### Supplied information
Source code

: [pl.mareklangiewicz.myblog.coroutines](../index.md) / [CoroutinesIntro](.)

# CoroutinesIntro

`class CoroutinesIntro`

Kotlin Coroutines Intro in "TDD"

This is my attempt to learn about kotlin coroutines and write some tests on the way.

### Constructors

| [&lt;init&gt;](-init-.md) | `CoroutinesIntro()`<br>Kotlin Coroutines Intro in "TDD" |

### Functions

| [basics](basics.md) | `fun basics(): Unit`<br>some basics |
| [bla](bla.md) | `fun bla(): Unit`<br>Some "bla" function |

### Task objective
Pull out every line of the records above that contains the string "CoroutinesIntro". The match is case-sensitive.

### Answer for the task
: [pl.mareklangiewicz.myblog.coroutines](../index.md) / [CoroutinesIntro](.)
# CoroutinesIntro
`class CoroutinesIntro`
| [&lt;init&gt;](-init-.md) | `CoroutinesIntro()`<br>Kotlin Coroutines Intro in "TDD" |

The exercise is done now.